Collaborating also helps ease the negative life pressures of divorces, such as anxiety and depression. It can also help to avoid or resolve post-divorce issues such as child custody cases or litigation over who gets the house, which can arise in conventional divorces when one spouse feels mistreated by the other.
What Is Collaborative Divorce Coaching and How Does it Work?
When a divorce is unavoidable, many couples are naturally anxious about preparing emotionally and financially for the process. Divorce coaching services have risen in popularity, offering advice on what is best for their clients’ future during the divorce process. But why hire a third party when your spouse can act as your guide?
Collaborative divorces offer a non-combative divorce process by allowing both parties to stay in control of the divorce without resorting to litigation or other adversarial methods.
That is when you or your spouse have attempted unsuccessfully to address divorce concerns through mediation, arbitration hearings, settlement discussions, and other alternative dispute resolution methods.
Collaborative law may be a suitable alternative if both parties are committed to divorce and ready to move on with their lives regardless of who started the divorce.
The collaborative divorce process is similar to mediation – both parties are encouraged to work together toward a mutually agreeable divorce settlement.
In collaboration divorce, the roles of each spouse’s divorce coach/counselor remain separate from that of their divorce lawyer. This tactic allows for an unbiased third-party perspective with no financial ties or loyalty conflicts.
Many divorce coaches are unbiased and can look at things from a neutral perspective. Divorce coaches will typically meet with both spouses to assess the situation before meeting individually. Through divorce coaching sessions, divorce coaches/counselors help divorcees understand divorce proceedings and navigate the divorce process.
They will help you set goals, address issues that come up during divorce settlement negotiations or in court hearings, and advise on communicating with your spouse throughout the divorce process.
With many collaborative divorce counselors providing free consultations, they can offer divorce coaching services without bias or loyalty conflicts.
What Do Divorce Coaches Actually Do?
A divorce coach is like a therapist for divorce. The divorce coach helps people during the collaborative divorce process. They help answer questions about divorce, child custody, property division, and other important issues in a divorce where parents work together to create an amicable split. A divorce coach provides support while going through this arduous process which can help people stay focused and on track.
- A divorce coach provides support during the divorce process.
- Without a divorce coach, clients may be overwhelmed with legal jargon.
- Divorce coaches also help parents consider important parenting plans, child custody agreements, property division options, etc.
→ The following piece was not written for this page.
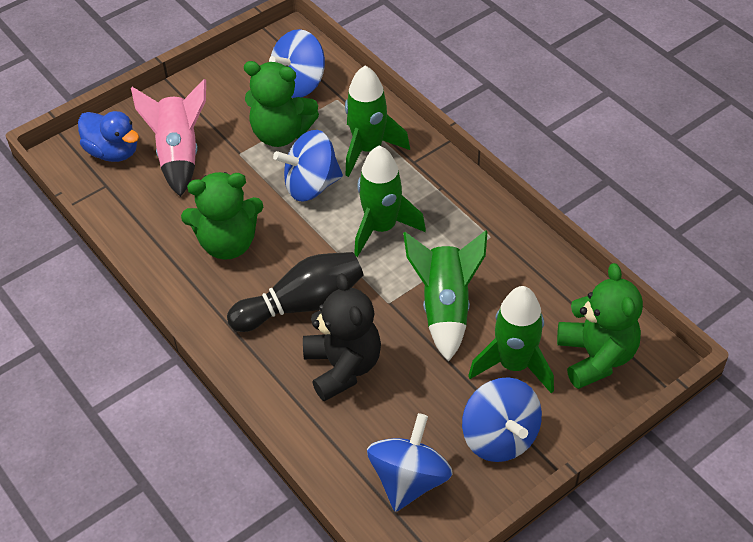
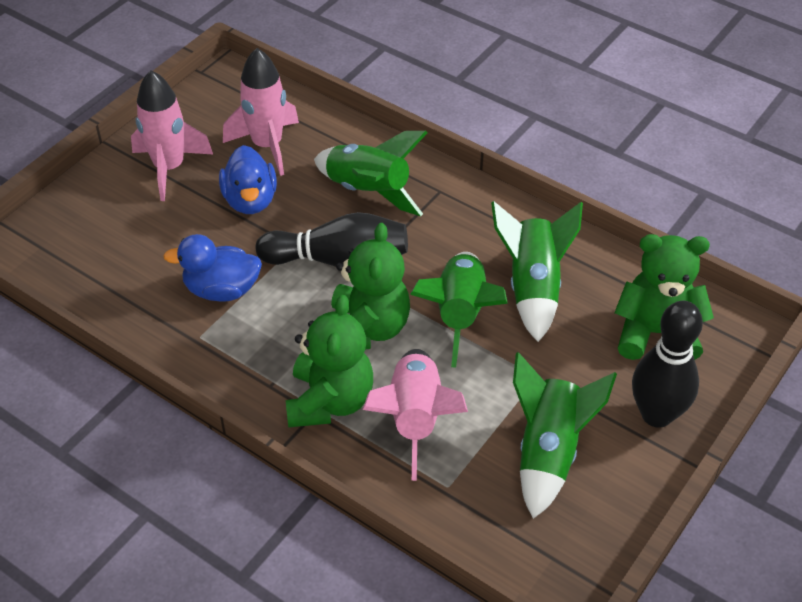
black bowling pin: 1 -> 2
black teddy bear: 1 -> 0
blue duck: 1 -> 2
blue spinning top: 4 -> 0
pink rocket: 1 -> 3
- Divorce coaching is more affordable than hiring a divorce attorney
Divorce coaches do not offer legal advice and work with clients to create an amicable divorce agreement without going through the court system.
Is Collaborative Divorce Cheaper?
The divorce process can be expensive. If you are looking for a more cost-effective option, collaborative divorce may be the right choice for you! usually, the members of the collaborative divorce team will charge a flat fee, an hourly rate, or a retainer depending on your agreement. This makes it possible to know the amount you’ll need to pay from the start.
The costs of a collaborative divorce process may vary from couple to couple depending on how many professionals are in the team. If the couple also has issues cooperating to reach a consensus, the process may take longer which will also increase the costs of divorce.
In summation, divorce coaches help divorcees navigate divorce and custody agreements while creating amicable divorce plans. You can ask for referrals of experienced coaches from friends or read reviews online before hiring one for your divorce negotiations.